Home » Abstracts » AI and Bioinformatics » Back to Basics: Spectrum and Peptide Sequence are Sufficient for Top-tier Mass Spectrometry Proteomics Identification

Back to Basics: Spectrum and Peptide Sequence are Sufficient for Top-tier Mass Spectrometry Proteomics Identification

Author(s)

  • Maximilien Burq (Presenting Author) | Tesorai | Rue des Noyers, 41, 2000, Neuchâtel, Switzerland
  • Dejan Stepec | Tesorai | Rue des Noyers, 41, 2000, Neuchatel, Switzerland
  • Peter Cimermancic | Tesorai | Rue des Noyers, 41, 2000, Neuchâtel, Switzerland

Abstract

Traditional mass spectrometry search engines use simple barcode matching for peptide identification. Newer tools improved scoring with dozens of features such as predicted fragment ion intensities and retention times, using machine learning classifiers trained on-the-fly, yielding inconsistent and sometimes inaccurate results across runs.

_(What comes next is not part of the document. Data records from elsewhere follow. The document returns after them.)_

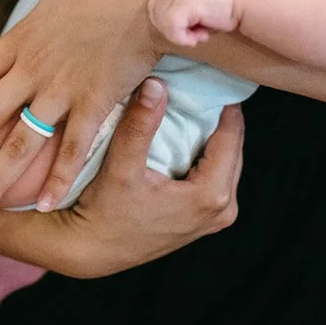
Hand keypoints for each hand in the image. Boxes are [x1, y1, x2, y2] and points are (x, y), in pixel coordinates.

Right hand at [0, 77, 244, 276]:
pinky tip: (186, 134)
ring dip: (211, 135)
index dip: (222, 101)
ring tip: (192, 104)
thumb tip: (157, 83)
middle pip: (233, 147)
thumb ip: (140, 125)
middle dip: (218, 117)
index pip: (232, 134)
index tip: (211, 74)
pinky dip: (204, 154)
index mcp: (211, 195)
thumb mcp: (121, 166)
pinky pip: (215, 175)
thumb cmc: (104, 211)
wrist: (92, 250)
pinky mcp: (205, 219)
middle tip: (201, 83)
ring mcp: (216, 217)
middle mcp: (223, 208)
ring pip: (226, 161)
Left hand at [148, 0, 241, 45]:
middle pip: (154, 13)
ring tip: (201, 33)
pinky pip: (172, 29)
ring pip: (162, 23)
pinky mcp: (183, 2)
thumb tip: (173, 31)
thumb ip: (182, 14)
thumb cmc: (227, 7)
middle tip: (195, 32)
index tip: (191, 26)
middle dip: (172, 27)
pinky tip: (203, 35)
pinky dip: (185, 38)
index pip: (154, 5)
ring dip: (180, 34)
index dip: (168, 21)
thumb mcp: (198, 8)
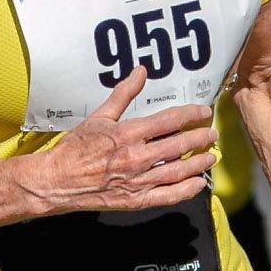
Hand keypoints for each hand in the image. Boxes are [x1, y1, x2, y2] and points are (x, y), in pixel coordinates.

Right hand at [20, 68, 216, 213]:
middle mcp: (137, 157)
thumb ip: (124, 94)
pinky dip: (186, 190)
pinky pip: (167, 195)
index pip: (170, 120)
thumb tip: (141, 71)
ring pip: (178, 171)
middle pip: (179, 145)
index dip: (192, 115)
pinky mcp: (135, 199)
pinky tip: (199, 184)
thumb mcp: (99, 116)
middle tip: (213, 135)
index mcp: (129, 133)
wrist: (58, 180)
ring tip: (211, 157)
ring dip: (198, 163)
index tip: (203, 113)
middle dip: (200, 139)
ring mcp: (138, 180)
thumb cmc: (76, 147)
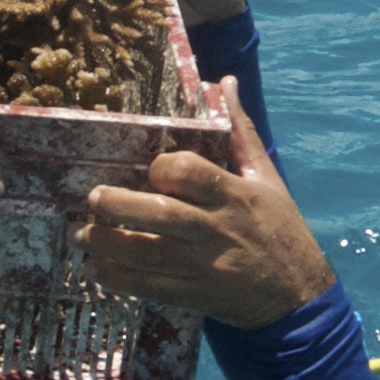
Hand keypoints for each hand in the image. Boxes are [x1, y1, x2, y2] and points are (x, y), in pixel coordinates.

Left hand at [75, 94, 330, 327]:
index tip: (149, 172)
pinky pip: (151, 287)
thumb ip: (242, 132)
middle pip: (162, 214)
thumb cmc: (281, 230)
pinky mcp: (196, 295)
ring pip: (149, 251)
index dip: (162, 169)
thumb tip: (226, 82)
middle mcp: (217, 229)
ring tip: (79, 235)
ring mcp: (205, 265)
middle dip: (120, 205)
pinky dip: (120, 279)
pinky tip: (97, 269)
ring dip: (108, 243)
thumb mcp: (268, 179)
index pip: (191, 174)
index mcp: (235, 195)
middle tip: (92, 197)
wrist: (300, 296)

We propose that limitations of traditional methods arose from reliance on scoring functions that fail to capture complex, non-linear associations between spectra and peptide sequence. We introduce an end-to-end deep-learning model that ingests the complete spectrum and peptide sequence, outputting a precise match likelihood. We avoid decoy-based classifier training, demonstrating that the full spectrum and peptide sequence are sufficient for accurate peptide identification.

The resulting search engine is free for academics, fast – 250 immunopeptidomics searches in 45 minutes – and identifies significantly more peptides than FragPipe, PEAKS or ProteomeDiscoverer (12%, 9% and 21% respectively) on average across a wide array of use-cases. Importantly it works even on sample types never seen during training (TMT, PTMs or data from TOF instruments).